Per raggiungere un raggio maggiore, il telefono va posizionato in alto, così da superare gli ostacoli fisici: si usano secchielli e carrucole. «Stiamo cercando di creare una rete che sia più popolare e accessibile. Con raccolte fondi abbiamo acquistato una ventina di e-sim, concentrate nella zona di Deir al Balah. Stiamo prendendo contatti per poterle inviare in altre zone. Come Aics abbiamo una rete di contatti che possono sostenere il lavoro».

VA POI AGGIRATO un altro ostacolo: l’elettricità necessaria a ricaricare gli smartphone. Manolo tira fuori un powerbank, sta in una mano: ha diversi accessi usb e un pannello solare incorporato. L’obiettivo è farli entrare dentro Gaza, operazione complessa visto il controllo meticoloso che Israele esercita su ogni bene in ingresso. Qualsiasi cosa produca energia torna indietro. «La nostra speranza è consegnarne più possibile, così che questi alberi fioriscano e diventino virali. È una questione politica».

L’accesso alla comunicazione e all’informazione è un diritto fondamentale riconosciuto dalle Nazioni unite. Per questo agenzie dell’Onu, in altri contesti, si sono preoccupate di intervenire. Come il World Food Programme: ha un team dedicato, l’Emergency Telecommunications Cluster, che opera per fornire connettività telefonica e internet a organizzazioni umanitarie e popolazione civile. Usa macchinari installati sul posto.

Nel caso di Gaza, inaccessibile a simili strumentazioni per i blocchi israeliani, si potrebbe operare dal confine egiziano. Irradierebbero aree ampie. Oppure c’è la tecnologia WiMax, wifi maggiorato a lunga distanza che richiede però attrezzature sul posto da posizionare in alto. Su un tetto ad esempio. Con i droni israeliani che sorvolano ogni angolo di Gaza, il WiMax è una mezza utopia: quel tetto, quella casa, potrebbero finire nel mirino dell’aviazione.

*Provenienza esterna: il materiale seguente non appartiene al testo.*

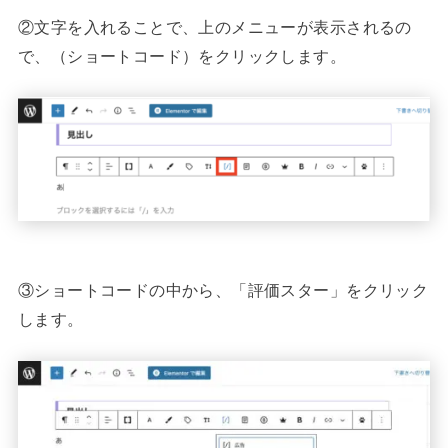
②文字を入れることで、上のメニューが表示されるの
で、（ショートコード）をクリックします。
③ショートコードの中から、「評価スター」をクリック
します。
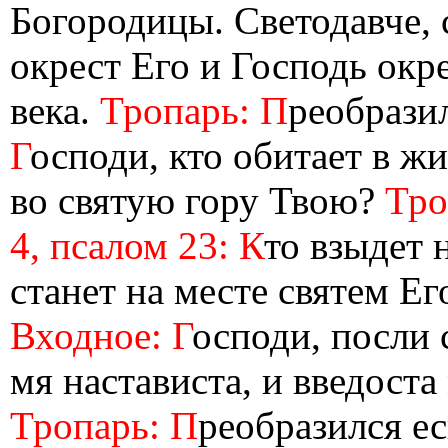
Богородицы. Светодавче, 
окрест Его и Господь окр
века.
Тропарь: П
реобрази
Г
осподи, кто обитает в ж
во святую гору Твою?
Тро
4, псалом 23: К
то взыдет 
станет на месте святем Е
Входное: Г
осподи, посли 
мя настависта, и введоста
Тропарь: П
реобразился ес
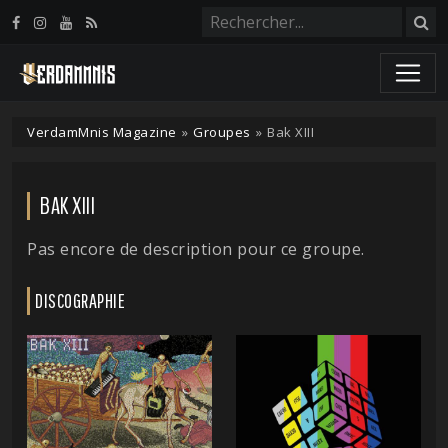
Panneau de gestion des cookies
VerdamMnis Magazine
»
Groupes
»
Bak XIII
BAK XIII
Pas encore de description pour ce groupe.
DISCOGRAPHIE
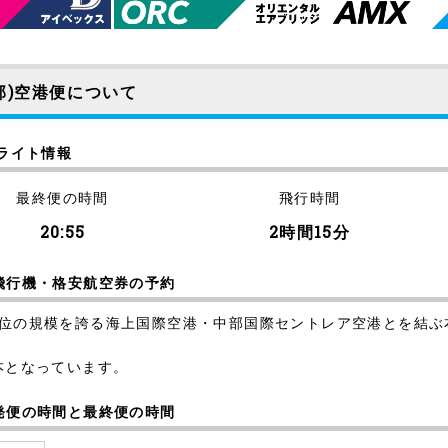
部)空港便について
フライト情報
最終便の時間
飛行時間
20:55
2時間15分
の飛行機・格安航空券の予約
2位の規模を誇る海上国際空港・中部国際セントレア空港とを結ぶ本
本となっています。
始発便の時間と最終便の時間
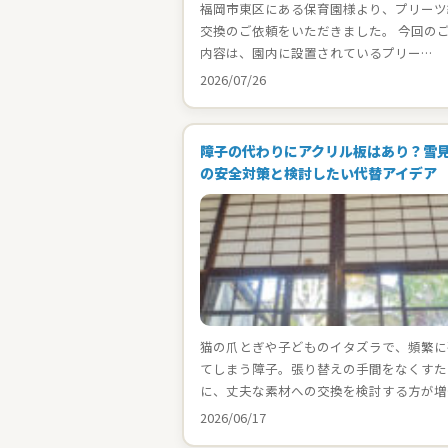
福岡市東区にある保育園様より、プリーツ
交換のご依頼をいただきました。 今回の
内容は、園内に設置されているプリー…
2026/07/26
障子の代わりにアクリル板はあり？雪
の安全対策と検討したい代替アイデア
猫の爪とぎや子どものイタズラで、頻繁に
てしまう障子。張り替えの手間をなくすた
に、丈夫な素材への交換を検討する方が増
2026/06/17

«IN ASSENZA di interventi istituzionali – conclude Luppichini – la soluzione più efficace è quella delle e-sim, che è però un tampone. Servirebbero ripetitori veri e propri come è stato fatto in altri luoghi. Progetti simili sono partiti in Chiapas e in Rojava: hanno allestito reti alternative che forniscono sia connessione telefonica che internet».

Un atto apparentemente simbolico, quello di Gazaweb, ma politico e popolare, che irradia energie, dentro e fuori la Striscia. Sostiene economicamente gli web gardener, i giardinieri della rete che piantano gli alberi e li rendono accessibili. «Gazaweb è un’operazione simbiotica, di collaborazione, di comunità».